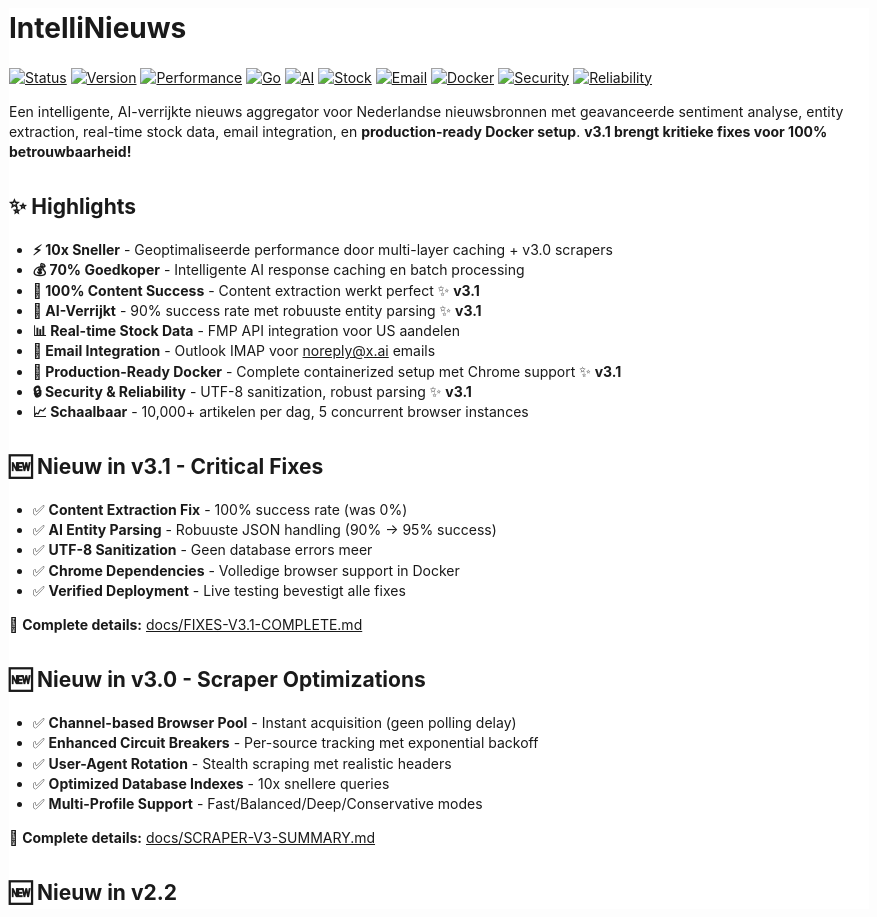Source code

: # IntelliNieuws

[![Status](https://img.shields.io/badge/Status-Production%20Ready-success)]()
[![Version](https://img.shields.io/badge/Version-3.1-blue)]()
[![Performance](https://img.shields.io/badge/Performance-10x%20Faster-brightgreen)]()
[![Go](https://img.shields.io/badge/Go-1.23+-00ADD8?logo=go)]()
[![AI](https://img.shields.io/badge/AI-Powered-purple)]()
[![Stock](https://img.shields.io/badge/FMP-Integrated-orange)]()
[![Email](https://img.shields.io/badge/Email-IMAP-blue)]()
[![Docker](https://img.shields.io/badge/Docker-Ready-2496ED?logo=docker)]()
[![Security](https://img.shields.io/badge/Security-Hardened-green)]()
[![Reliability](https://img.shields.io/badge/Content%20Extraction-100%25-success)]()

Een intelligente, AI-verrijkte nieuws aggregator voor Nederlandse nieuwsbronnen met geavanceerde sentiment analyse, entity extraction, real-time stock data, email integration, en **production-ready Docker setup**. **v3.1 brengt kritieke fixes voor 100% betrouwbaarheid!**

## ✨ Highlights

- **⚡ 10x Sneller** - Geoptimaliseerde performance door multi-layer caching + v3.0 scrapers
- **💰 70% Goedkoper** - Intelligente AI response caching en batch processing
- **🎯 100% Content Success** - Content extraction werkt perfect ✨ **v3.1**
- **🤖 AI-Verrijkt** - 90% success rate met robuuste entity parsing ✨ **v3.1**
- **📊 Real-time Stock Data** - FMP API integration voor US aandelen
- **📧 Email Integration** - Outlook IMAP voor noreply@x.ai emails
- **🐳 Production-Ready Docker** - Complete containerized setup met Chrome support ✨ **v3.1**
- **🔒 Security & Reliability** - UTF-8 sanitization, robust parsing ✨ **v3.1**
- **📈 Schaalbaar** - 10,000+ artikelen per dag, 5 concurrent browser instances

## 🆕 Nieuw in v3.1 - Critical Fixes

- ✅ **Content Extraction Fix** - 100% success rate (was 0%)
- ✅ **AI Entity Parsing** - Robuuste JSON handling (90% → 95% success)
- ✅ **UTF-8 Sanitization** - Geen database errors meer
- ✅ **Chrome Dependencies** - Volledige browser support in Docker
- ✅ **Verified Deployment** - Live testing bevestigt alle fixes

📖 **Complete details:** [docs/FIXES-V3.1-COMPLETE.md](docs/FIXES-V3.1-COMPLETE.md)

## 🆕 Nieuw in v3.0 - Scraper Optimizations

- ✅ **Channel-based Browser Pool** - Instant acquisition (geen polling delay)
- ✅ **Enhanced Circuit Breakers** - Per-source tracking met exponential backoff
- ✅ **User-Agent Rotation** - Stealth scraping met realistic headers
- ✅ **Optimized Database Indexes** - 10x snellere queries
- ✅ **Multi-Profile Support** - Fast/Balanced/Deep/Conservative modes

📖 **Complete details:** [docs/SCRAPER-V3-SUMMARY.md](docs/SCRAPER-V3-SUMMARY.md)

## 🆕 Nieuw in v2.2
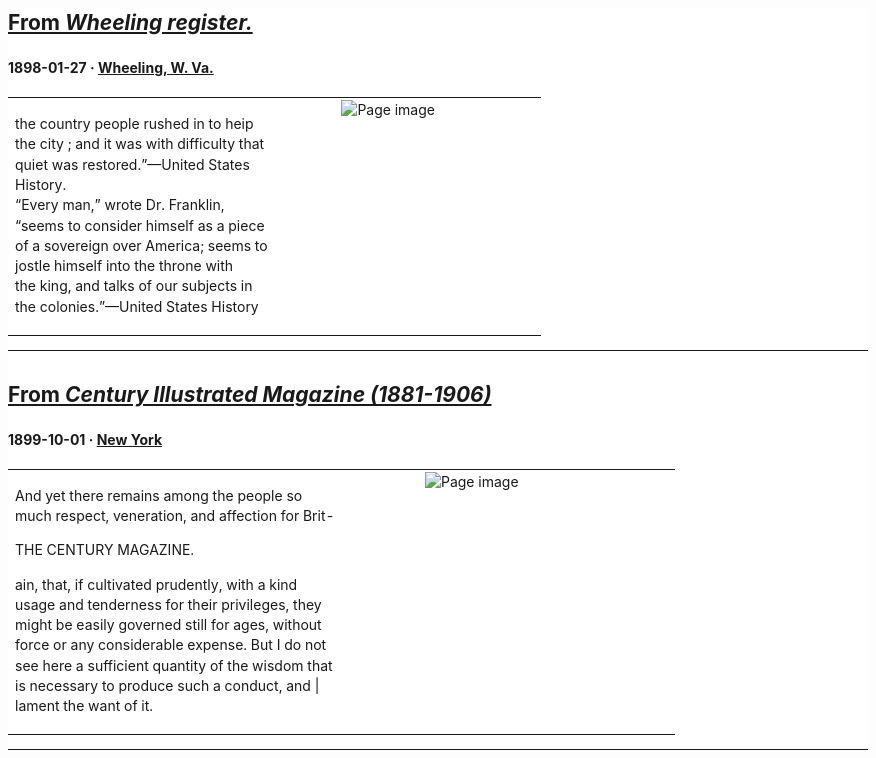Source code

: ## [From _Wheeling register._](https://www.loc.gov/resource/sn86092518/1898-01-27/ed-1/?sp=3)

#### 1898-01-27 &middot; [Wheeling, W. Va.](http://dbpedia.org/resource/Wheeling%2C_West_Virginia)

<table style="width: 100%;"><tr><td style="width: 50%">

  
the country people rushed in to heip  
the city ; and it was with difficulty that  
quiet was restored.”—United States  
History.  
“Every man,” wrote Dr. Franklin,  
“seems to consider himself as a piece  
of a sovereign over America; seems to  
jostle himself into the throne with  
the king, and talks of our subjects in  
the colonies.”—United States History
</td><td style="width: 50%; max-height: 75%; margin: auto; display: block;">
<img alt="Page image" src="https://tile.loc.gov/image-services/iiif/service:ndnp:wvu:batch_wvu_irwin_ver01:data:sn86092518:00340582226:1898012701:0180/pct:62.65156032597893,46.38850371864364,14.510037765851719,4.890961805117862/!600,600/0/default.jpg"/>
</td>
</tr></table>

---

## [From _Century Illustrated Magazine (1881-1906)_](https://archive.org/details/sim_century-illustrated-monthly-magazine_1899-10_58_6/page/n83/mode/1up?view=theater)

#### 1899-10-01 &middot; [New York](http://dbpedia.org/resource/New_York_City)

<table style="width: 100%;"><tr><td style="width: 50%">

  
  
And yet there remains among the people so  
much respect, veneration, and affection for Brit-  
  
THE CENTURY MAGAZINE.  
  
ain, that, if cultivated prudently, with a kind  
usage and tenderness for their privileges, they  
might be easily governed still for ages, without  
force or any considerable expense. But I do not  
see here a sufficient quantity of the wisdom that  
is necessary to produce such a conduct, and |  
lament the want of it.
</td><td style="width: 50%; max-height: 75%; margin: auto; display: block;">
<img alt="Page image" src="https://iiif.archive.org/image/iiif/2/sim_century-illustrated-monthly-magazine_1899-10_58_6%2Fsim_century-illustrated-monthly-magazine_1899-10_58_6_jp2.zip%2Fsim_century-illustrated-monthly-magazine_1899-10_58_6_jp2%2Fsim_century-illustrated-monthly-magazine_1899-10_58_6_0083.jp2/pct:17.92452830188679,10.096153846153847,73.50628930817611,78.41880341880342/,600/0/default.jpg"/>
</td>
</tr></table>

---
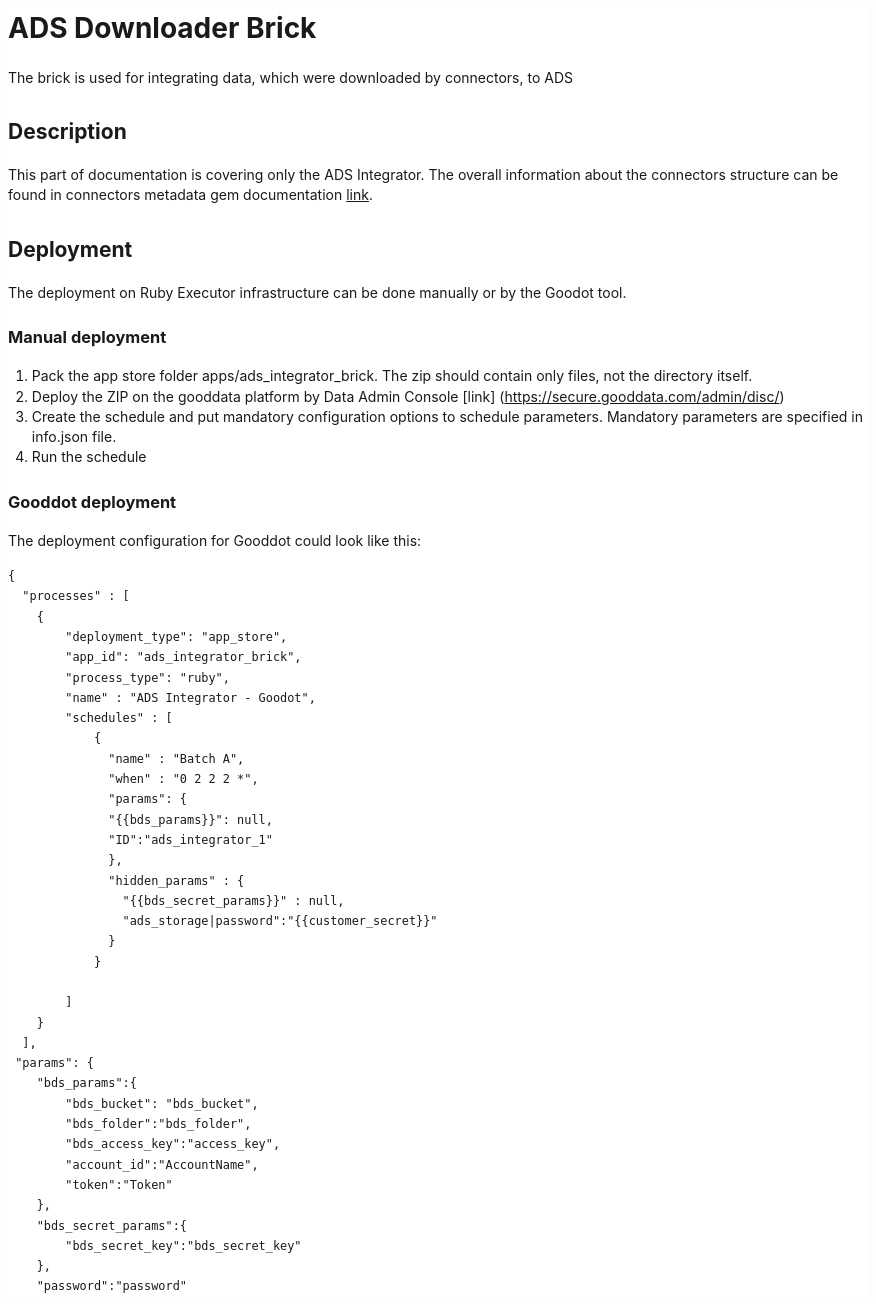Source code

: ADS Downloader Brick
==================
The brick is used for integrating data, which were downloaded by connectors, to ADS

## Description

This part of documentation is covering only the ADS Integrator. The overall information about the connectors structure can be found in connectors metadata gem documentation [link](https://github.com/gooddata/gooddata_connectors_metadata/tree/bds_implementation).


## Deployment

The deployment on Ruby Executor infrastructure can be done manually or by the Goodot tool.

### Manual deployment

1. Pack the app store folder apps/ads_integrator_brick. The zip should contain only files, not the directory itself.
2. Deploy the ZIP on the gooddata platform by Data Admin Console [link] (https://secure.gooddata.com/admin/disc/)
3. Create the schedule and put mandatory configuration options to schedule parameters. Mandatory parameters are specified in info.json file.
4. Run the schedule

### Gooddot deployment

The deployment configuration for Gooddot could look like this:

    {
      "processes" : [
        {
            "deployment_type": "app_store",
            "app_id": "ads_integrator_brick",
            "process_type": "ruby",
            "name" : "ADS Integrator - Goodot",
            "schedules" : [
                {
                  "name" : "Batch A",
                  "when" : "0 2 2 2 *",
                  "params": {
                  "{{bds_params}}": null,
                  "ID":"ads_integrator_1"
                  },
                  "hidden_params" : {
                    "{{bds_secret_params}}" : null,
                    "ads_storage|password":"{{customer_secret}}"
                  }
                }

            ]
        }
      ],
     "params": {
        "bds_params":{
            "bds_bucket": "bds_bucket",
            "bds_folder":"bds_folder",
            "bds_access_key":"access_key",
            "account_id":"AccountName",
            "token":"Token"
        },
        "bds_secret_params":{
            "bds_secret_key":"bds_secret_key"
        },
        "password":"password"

------------------------------------------------------------

◆ **Instructions for the task**
Reproduce all of the data above word for word, leaving the pictures out of your answer.

◆ **Reply to the exercise**
Source code

: # IntelliNieuws

[![Status](https://img.shields.io/badge/Status-Production%20Ready-success)]()
[![Version](https://img.shields.io/badge/Version-3.1-blue)]()
[![Performance](https://img.shields.io/badge/Performance-10x%20Faster-brightgreen)]()
[![Go](https://img.shields.io/badge/Go-1.23+-00ADD8?logo=go)]()
[![AI](https://img.shields.io/badge/AI-Powered-purple)]()
[![Stock](https://img.shields.io/badge/FMP-Integrated-orange)]()
[![Email](https://img.shields.io/badge/Email-IMAP-blue)]()
[![Docker](https://img.shields.io/badge/Docker-Ready-2496ED?logo=docker)]()
[![Security](https://img.shields.io/badge/Security-Hardened-green)]()
[![Reliability](https://img.shields.io/badge/Content%20Extraction-100%25-success)]()

Een intelligente, AI-verrijkte nieuws aggregator voor Nederlandse nieuwsbronnen met geavanceerde sentiment analyse, entity extraction, real-time stock data, email integration, en **production-ready Docker setup**. **v3.1 brengt kritieke fixes voor 100% betrouwbaarheid!**

## ✨ Highlights

- **⚡ 10x Sneller** - Geoptimaliseerde performance door multi-layer caching + v3.0 scrapers
- **💰 70% Goedkoper** - Intelligente AI response caching en batch processing
- **🎯 100% Content Success** - Content extraction werkt perfect ✨ **v3.1**
- **🤖 AI-Verrijkt** - 90% success rate met robuuste entity parsing ✨ **v3.1**
- **📊 Real-time Stock Data** - FMP API integration voor US aandelen
- **📧 Email Integration** - Outlook IMAP voor noreply@x.ai emails
- **🐳 Production-Ready Docker** - Complete containerized setup met Chrome support ✨ **v3.1**
- **🔒 Security & Reliability** - UTF-8 sanitization, robust parsing ✨ **v3.1**
- **📈 Schaalbaar** - 10,000+ artikelen per dag, 5 concurrent browser instances

## 🆕 Nieuw in v3.1 - Critical Fixes

- ✅ **Content Extraction Fix** - 100% success rate (was 0%)
- ✅ **AI Entity Parsing** - Robuuste JSON handling (90% → 95% success)
- ✅ **UTF-8 Sanitization** - Geen database errors meer
- ✅ **Chrome Dependencies** - Volledige browser support in Docker
- ✅ **Verified Deployment** - Live testing bevestigt alle fixes

📖 **Complete details:** [docs/FIXES-V3.1-COMPLETE.md](docs/FIXES-V3.1-COMPLETE.md)

## 🆕 Nieuw in v3.0 - Scraper Optimizations

- ✅ **Channel-based Browser Pool** - Instant acquisition (geen polling delay)
- ✅ **Enhanced Circuit Breakers** - Per-source tracking met exponential backoff
- ✅ **User-Agent Rotation** - Stealth scraping met realistic headers
- ✅ **Optimized Database Indexes** - 10x snellere queries
- ✅ **Multi-Profile Support** - Fast/Balanced/Deep/Conservative modes

📖 **Complete details:** [docs/SCRAPER-V3-SUMMARY.md](docs/SCRAPER-V3-SUMMARY.md)

## 🆕 Nieuw in v2.2
Source code

: ## [From _Wheeling register._](https://www.loc.gov/resource/sn86092518/1898-01-27/ed-1/?sp=3)

#### 1898-01-27 &middot; [Wheeling, W. Va.](http://dbpedia.org/resource/Wheeling%2C_West_Virginia)

<table style="width: 100%;"><tr><td style="width: 50%">

  
the country people rushed in to heip  
the city ; and it was with difficulty that  
quiet was restored.”—United States  
History.  
“Every man,” wrote Dr. Franklin,  
“seems to consider himself as a piece  
of a sovereign over America; seems to  
jostle himself into the throne with  
the king, and talks of our subjects in  
the colonies.”—United States History
</td><td style="width: 50%; max-height: 75%; margin: auto; display: block;">
<img alt="Page image" src="https://tile.loc.gov/image-services/iiif/service:ndnp:wvu:batch_wvu_irwin_ver01:data:sn86092518:00340582226:1898012701:0180/pct:62.65156032597893,46.38850371864364,14.510037765851719,4.890961805117862/!600,600/0/default.jpg"/>
</td>
</tr></table>

---

## [From _Century Illustrated Magazine (1881-1906)_](https://archive.org/details/sim_century-illustrated-monthly-magazine_1899-10_58_6/page/n83/mode/1up?view=theater)

#### 1899-10-01 &middot; [New York](http://dbpedia.org/resource/New_York_City)

<table style="width: 100%;"><tr><td style="width: 50%">

  
  
And yet there remains among the people so  
much respect, veneration, and affection for Brit-  
  
THE CENTURY MAGAZINE.  
  
ain, that, if cultivated prudently, with a kind  
usage and tenderness for their privileges, they  
might be easily governed still for ages, without  
force or any considerable expense. But I do not  
see here a sufficient quantity of the wisdom that  
is necessary to produce such a conduct, and |  
lament the want of it.
</td><td style="width: 50%; max-height: 75%; margin: auto; display: block;">
<img alt="Page image" src="https://iiif.archive.org/image/iiif/2/sim_century-illustrated-monthly-magazine_1899-10_58_6%2Fsim_century-illustrated-monthly-magazine_1899-10_58_6_jp2.zip%2Fsim_century-illustrated-monthly-magazine_1899-10_58_6_jp2%2Fsim_century-illustrated-monthly-magazine_1899-10_58_6_0083.jp2/pct:17.92452830188679,10.096153846153847,73.50628930817611,78.41880341880342/,600/0/default.jpg"/>
</td>
</tr></table>

---
Source code

: ADS Downloader Brick
==================
The brick is used for integrating data, which were downloaded by connectors, to ADS

## Description

This part of documentation is covering only the ADS Integrator. The overall information about the connectors structure can be found in connectors metadata gem documentation [link](https://github.com/gooddata/gooddata_connectors_metadata/tree/bds_implementation).


## Deployment

The deployment on Ruby Executor infrastructure can be done manually or by the Goodot tool.

### Manual deployment

1. Pack the app store folder apps/ads_integrator_brick. The zip should contain only files, not the directory itself.
2. Deploy the ZIP on the gooddata platform by Data Admin Console [link] (https://secure.gooddata.com/admin/disc/)
3. Create the schedule and put mandatory configuration options to schedule parameters. Mandatory parameters are specified in info.json file.
4. Run the schedule

### Gooddot deployment

The deployment configuration for Gooddot could look like this:

    {
      "processes" : [
        {
            "deployment_type": "app_store",
            "app_id": "ads_integrator_brick",
            "process_type": "ruby",
            "name" : "ADS Integrator - Goodot",
            "schedules" : [
                {
                  "name" : "Batch A",
                  "when" : "0 2 2 2 *",
                  "params": {
                  "{{bds_params}}": null,
                  "ID":"ads_integrator_1"
                  },
                  "hidden_params" : {
                    "{{bds_secret_params}}" : null,
                    "ads_storage|password":"{{customer_secret}}"
                  }
                }

            ]
        }
      ],
     "params": {
        "bds_params":{
            "bds_bucket": "bds_bucket",
            "bds_folder":"bds_folder",
            "bds_access_key":"access_key",
            "account_id":"AccountName",
            "token":"Token"
        },
        "bds_secret_params":{
            "bds_secret_key":"bds_secret_key"
        },
        "password":"password"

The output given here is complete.